You have come to the right place if you want to know about retina laser treatment for ‘prevention’ of retinal detachment.
High risk eyes are candidates for preventive treatment.
Retina Laser Treatment is highly effective in preventing retinal detachment in high-risk eyes. Eyes known to have a substantial risk for retinal detachment include the fellow eye or second eye of someone who has experienced retinal detachment in the other eye.
Any one who has had cataract surgery has a modestly increased risk of retinal detachment over someone who hasn’t and their risk increases slightly if they have had a secondary laser procedure known as YAG capsulotomy, to improve vision.
Extremely nearsighted (myopic) eyes and eyes with lattice degeneration are also conditions which increase the risk of retinal detachment.
Marfan’s syndrome is a condition associated with cataracts and high myopia complicated by subluxation of the lens (the lens moves off-center, disrupting vision). Lens removal for this problem is curative but adds another risk factor to an eye already at risk of retinal detachment.
Stickler’s syndrome is a dominantly inherited condition in which retinal detachment commonly occurs in young adult life often in both eyes.
Evolution of prophylaxis retina laser treatment
Laser surgery in ophthalmology revolutionized the treatment of many eye conditions from the cornea to the retina in the last few decades.
The indirect ophthalmoscope (IDO) method of laser delivery became available in the 1990s finally providing the retina surgeon with the ideal surgical instrument to apply laser treatment to the peripheral retina to prevent retinal detachment.
Photo by National Eye Institute
Before the IDO laser delivery, prophylaxis laser photocoagulation against retinal detachment was only possible by the slitlamp method of delivery. The slitlamp delivery system was limited and the results of the procedure were not effective in the long term.
Photo by National Eye Institute
Unlike the slitlamp delivery instrument, the IDO laser instrument allows the surgeon a wide field of view into the far periphery, excellent depth perception, no glare and the ability of the surgeon to indent the eye for maximum view.

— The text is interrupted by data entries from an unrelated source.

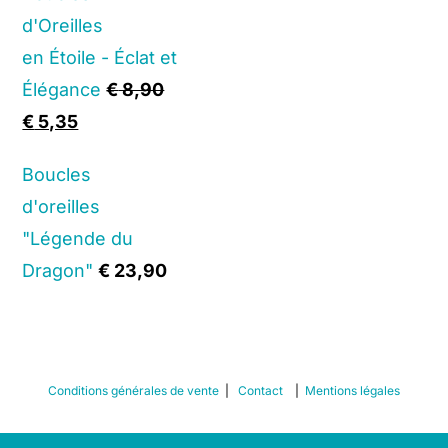
was:
is:
d'Oreilles
€ 13,90.
€ 8,35.
en Étoile - Éclat et
Élégance
€
8,90
Original
Current
€
5,35
price
price
Boucles
was:
is:
d'oreilles
€ 8,90.
€ 5,35.
"Légende du
Dragon"
€
23,90
Conditions générales de vente
|
Contact
|
Mentions légales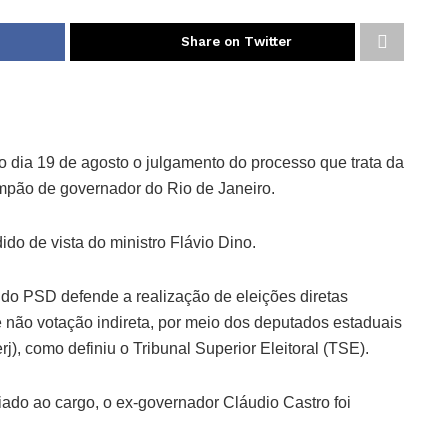
Share on Twitter
 dia 19 de agosto o julgamento do processo que trata da
mpão de governador do Rio de Janeiro.
ido de vista do ministro Flávio Dino.
l do PSD defende a realização de eleições diretas
e não votação indireta, por meio dos deputados estaduais
j), como definiu o Tribunal Superior Eleitoral (TSE).
iado ao cargo, o ex-governador Cláudio Castro foi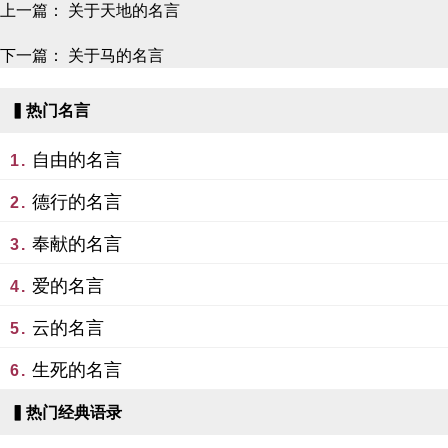
上一篇：
关于天地的名言
下一篇：
关于马的名言
▍热门名言
自由的名言
1.
德行的名言
2.
奉献的名言
3.
爱的名言
4.
云的名言
5.
生死的名言
6.
▍热门经典语录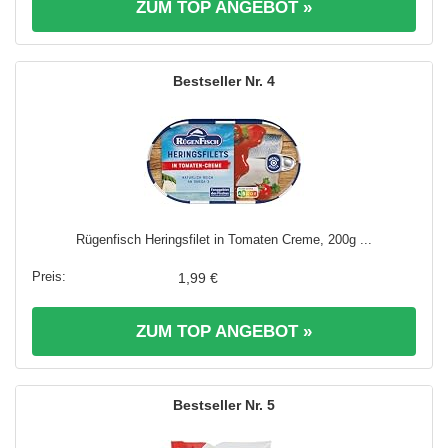
ZUM TOP ANGEBOT »
4
Rügenfisch Heringsfilet in Tomaten Creme, 200g ...
1,99 €
ZUM TOP ANGEBOT »
5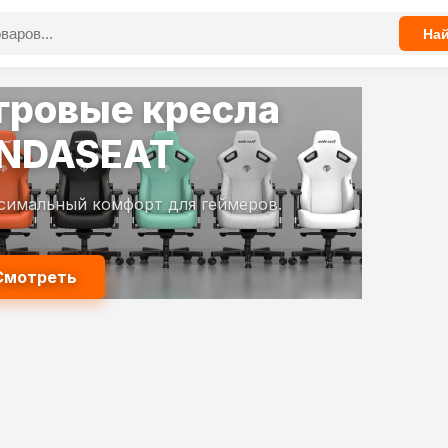
На
гровые кресла
NDASEAT
симальный комфорт для геймеров.
Смотреть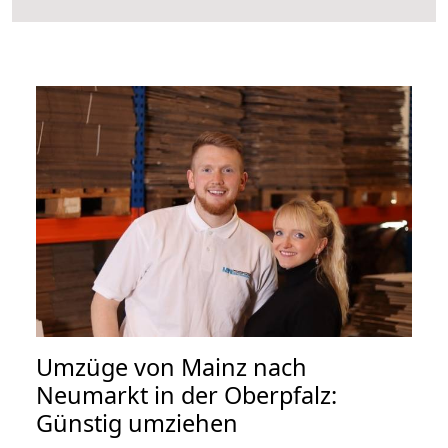
Umzüge von Mainz nach
Neumarkt in der Oberpfalz:
Günstig umziehen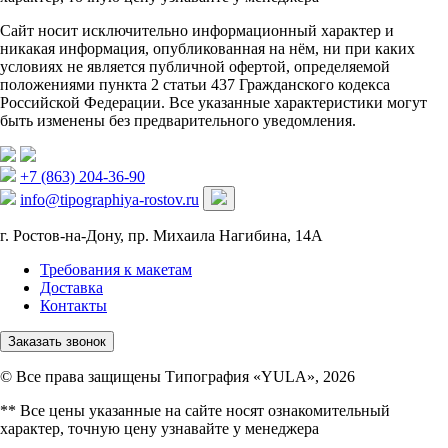
Сайт носит исключительно информационный характер и
никакая информация, опубликованная на нём, ни при каких
условиях не является публичной офертой, определяемой
положениями пункта 2 статьи 437 Гражданского кодекса
Российской Федерации. Все указанные характеристики могут
быть изменены без предварительного уведомления.
+7 (863) 204-36-90
info@tipographiya-rostov.ru
г. Ростов-на-Дону, пр. Михаила Нагибина, 14А
Требования к макетам
Доставка
Контакты
Заказать звонок
© Все права защищены Типография «YULA», 2026
** Все цены указанные на сайте носят ознакомительный
характер, точную цену узнавайте у менеджера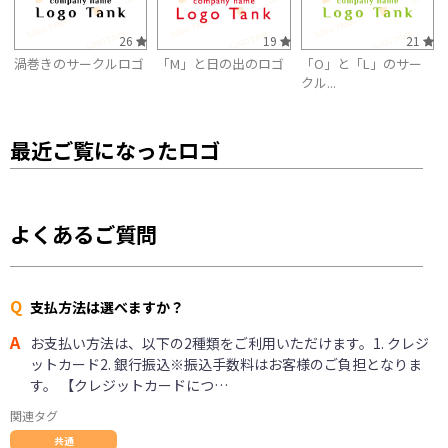
26
19
21
渦巻きのサークルロゴ
「M」と日の出のロゴ
「O」と「L」のサー
クル...
最近ご覧になったロゴ
よくあるご質問
Q
支払方法は選べますか？
A
お支払い方法は、以下の2種類をご利用いただけます。1. クレジ
ットカード2. 銀行振込※振込手数料はお客様のご負担となりま
す。 【クレジットカードにつ…
関連タグ
共通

These IDO features let the surgeon place laser treatment in the peripheral area of retina where an estimated 95% retinal breaks and tears which cause retinal detachment occur.
Proper IDO Laser Cerclage nearly eliminates future tear occurrence in the areas of treatment. Treatment to the peripheral area of the retina is advantageous for the patient subjectively because visual function in the peripheral retina is low, rarely noticed.
The typical approach carried out today is only treating visible areas of retinal pathology (focal prophylaxis laser photocoagulation) in high risk eyes.
Focal laser prophylaxis does prevent retinal detachment from the specific area treated but has been disappointing in preventing overall occurrence of retinal detachment. Why? Because new tears can develop in the untreated peripheral areas of focally treated high risk eyes and often lead to retinal detachment.
IDO Laser Cerclage
IDO Laser Cerclage is an outpatient procedure that may be performed either in the office setting or in an outpatient surgery site. It can be done with a local anesthetic block or under brief general anesthesia.
The surgery is short, taking no more than 20 to 30 minutes for the actual laser treatment. Patients wear a patch to cover and protect the eye from injury while the eye remains numb; about 5 hours.
Discomfort after the surgery is usually mild and most often is relieved with over the counter non-asprin analgesics. The day following surgery patients may resume normal daily activities.
Laser photocoagulation produces a titrated amount of heat in specific layers of retinal tissue treated. In the areas of the retina where the laser is applied the retina tissue bonds to the underlying pigment tissue that absorbs the light. This cases the layers to bond together and forges a strong resistance against vitreous traction and subsequent tears.
IDO Laser Cerclage is applied in the peripheral retina, the area of the retina most prone to retinal breaks and the area of the retina least important to daily visual function. Very few people actually perceive visual change after retina laser treatment.
After about two months when the retinal adhesions have had a chance to form the retinal surgeon will want to evaluate the adequacy of treatment. Because the tissue in different individuals may respond differently, “touch up” spots of treatment in some areas might be considered. Most often the original treatment is sufficient.
The complications associated with laser cerclage documented in the scientific literature include the above modest loss of side vision, a loss of pupillary function in the treated eye and the formation of macular pucker. Practically speaking, these complications are rare.